Main effects and interaction plots for k

Fig. 14
figure 14

Main effects and interaction plots for f

4 Conclusions

In this paper, the influence of the metal foam morphology on its thermo-fluid dynamic behavior was investigated. In particular, 24 open-cell aluminum EN43500 (AlSi10MnMg) foams were produced through I-AM. With this process, it was possible to realize the reticular structures which characterize the foams without internal supports, unlike the other metallic AM standard processes (EBM, SLM). Moreover, it was possible to reproduce the exact geometries obtained through CAD, to evaluate experimentally the influence of the shape parameters and guarantee the repeatability of the experimental results.

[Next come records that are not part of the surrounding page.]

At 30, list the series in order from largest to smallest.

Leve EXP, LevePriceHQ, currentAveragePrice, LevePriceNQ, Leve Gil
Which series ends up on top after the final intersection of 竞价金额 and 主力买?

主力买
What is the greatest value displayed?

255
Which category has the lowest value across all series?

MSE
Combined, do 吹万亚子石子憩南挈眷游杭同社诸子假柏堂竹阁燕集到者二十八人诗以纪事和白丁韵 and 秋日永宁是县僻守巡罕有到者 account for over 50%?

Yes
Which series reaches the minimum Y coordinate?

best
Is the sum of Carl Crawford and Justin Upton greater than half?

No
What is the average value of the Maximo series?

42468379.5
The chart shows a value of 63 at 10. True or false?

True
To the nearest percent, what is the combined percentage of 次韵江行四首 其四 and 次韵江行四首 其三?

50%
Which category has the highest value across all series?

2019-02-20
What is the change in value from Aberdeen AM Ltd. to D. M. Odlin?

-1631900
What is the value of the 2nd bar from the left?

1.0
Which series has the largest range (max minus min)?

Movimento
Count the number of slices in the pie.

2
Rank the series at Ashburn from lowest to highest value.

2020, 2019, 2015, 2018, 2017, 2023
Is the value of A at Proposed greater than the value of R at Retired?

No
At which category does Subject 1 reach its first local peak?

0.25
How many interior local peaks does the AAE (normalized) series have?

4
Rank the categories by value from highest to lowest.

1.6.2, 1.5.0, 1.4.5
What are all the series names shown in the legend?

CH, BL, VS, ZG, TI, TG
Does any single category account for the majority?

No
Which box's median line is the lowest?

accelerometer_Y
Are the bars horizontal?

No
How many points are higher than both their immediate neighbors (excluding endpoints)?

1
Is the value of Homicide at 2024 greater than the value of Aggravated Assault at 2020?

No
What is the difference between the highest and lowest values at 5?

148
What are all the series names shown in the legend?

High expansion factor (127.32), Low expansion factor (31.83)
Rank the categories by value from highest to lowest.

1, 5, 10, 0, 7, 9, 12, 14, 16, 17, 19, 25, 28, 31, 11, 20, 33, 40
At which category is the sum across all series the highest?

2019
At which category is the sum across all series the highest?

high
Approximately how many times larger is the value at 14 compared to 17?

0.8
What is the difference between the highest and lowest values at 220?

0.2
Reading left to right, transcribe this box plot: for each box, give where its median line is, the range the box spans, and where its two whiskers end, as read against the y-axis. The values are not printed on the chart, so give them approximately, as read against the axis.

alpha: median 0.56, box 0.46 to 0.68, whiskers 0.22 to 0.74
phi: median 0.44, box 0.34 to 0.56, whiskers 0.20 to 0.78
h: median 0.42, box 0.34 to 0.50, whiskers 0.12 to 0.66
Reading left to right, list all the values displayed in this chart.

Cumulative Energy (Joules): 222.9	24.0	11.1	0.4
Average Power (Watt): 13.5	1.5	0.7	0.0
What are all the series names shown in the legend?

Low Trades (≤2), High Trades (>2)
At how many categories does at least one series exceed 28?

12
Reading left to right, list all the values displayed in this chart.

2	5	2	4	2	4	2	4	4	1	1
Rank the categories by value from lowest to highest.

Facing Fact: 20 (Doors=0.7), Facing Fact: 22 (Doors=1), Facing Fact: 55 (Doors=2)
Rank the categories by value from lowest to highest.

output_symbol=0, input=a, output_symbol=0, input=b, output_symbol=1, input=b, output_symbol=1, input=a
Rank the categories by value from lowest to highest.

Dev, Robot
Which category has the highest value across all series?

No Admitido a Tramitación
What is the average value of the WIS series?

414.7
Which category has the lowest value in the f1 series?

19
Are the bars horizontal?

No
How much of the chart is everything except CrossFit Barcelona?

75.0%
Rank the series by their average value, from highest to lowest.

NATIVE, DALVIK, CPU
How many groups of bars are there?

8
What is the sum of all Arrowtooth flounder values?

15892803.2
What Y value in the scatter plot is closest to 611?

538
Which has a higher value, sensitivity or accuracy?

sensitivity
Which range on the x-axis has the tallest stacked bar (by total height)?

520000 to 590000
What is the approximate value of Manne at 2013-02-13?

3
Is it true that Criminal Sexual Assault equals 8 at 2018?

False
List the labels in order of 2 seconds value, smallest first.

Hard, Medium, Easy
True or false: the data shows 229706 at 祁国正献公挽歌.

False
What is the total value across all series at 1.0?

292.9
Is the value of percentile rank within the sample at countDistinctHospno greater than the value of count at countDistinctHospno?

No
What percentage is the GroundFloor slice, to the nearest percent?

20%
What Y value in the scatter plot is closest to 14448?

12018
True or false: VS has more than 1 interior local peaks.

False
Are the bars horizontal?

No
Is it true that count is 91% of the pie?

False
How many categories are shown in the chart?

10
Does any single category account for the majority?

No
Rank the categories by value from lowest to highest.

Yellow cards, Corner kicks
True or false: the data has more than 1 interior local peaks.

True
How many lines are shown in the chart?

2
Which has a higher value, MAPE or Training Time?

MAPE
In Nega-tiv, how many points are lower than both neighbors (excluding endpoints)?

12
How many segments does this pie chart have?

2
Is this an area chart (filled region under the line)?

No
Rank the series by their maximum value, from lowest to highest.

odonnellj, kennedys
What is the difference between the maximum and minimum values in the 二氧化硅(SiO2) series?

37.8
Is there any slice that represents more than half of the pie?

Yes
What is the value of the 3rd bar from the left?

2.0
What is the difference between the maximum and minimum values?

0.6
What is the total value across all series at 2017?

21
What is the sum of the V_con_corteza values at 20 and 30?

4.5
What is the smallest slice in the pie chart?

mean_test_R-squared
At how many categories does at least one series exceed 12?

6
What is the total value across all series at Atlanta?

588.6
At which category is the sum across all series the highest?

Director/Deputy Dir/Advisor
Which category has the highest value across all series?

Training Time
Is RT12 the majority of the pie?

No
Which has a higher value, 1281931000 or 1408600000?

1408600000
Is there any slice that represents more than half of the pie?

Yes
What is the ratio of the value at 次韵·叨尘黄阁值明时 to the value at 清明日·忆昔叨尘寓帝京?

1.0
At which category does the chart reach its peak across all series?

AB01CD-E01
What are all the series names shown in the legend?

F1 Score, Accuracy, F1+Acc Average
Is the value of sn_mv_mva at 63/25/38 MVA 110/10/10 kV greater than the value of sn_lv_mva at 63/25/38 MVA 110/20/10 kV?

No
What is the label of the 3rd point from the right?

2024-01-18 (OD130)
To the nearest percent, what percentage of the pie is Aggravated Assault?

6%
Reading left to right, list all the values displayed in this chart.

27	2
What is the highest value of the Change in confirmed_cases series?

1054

The tested foams differ in PPI, branch thickness, and edge morphology. Tests were carried out in an experimental wind gallery and measurements were performed according to the experimental plan. Due to technological limits, 10 PPI foams could not be tested since it was not possible to remove all plaster from the internal structure.

The results obtained in term of HTCglobal and Δp show that the trends for different inlet velocity and air mass flow rate are linear and increase with the PPI, branch thickness, and velocity inlet. The max thermal performance is reached by 8 PPI smoothed foam with r 0.7 with 650 W m−2 K−1. This can be explained as the foam internal structure increases, the turbulence in the flow develops easier, which translates in higher drops and a better thermal exchange. It is notable that with the increase of the PPI value, the branch thickness (r) and the edge morphology (smooth-regular) do not influence the HTCglobal (2% variation on HTCglobal at higher velocity). Permeability k and inertia coefficient f of the foams were also calculated for all samples.

In the conductive analysis, the thermal conductivity was calculated with 2 different methods. The first takes only into account the porosity, giving us the theoretical values of kth. The second takes into account the real geometry of the foam and measured parameters during the experimental tests (keff). Trends for both coefficients were plotted, and have percentage errors in a range of 10–20%.

An ANoVA analysis was performed to check the significance of the analyzed parameters. Results showed that only the geometry of edges is not a significant factor for Δp and HTCglobal, although it still has a role in the permeability coefficient k. It was also noted that the branch thickness does not influence f.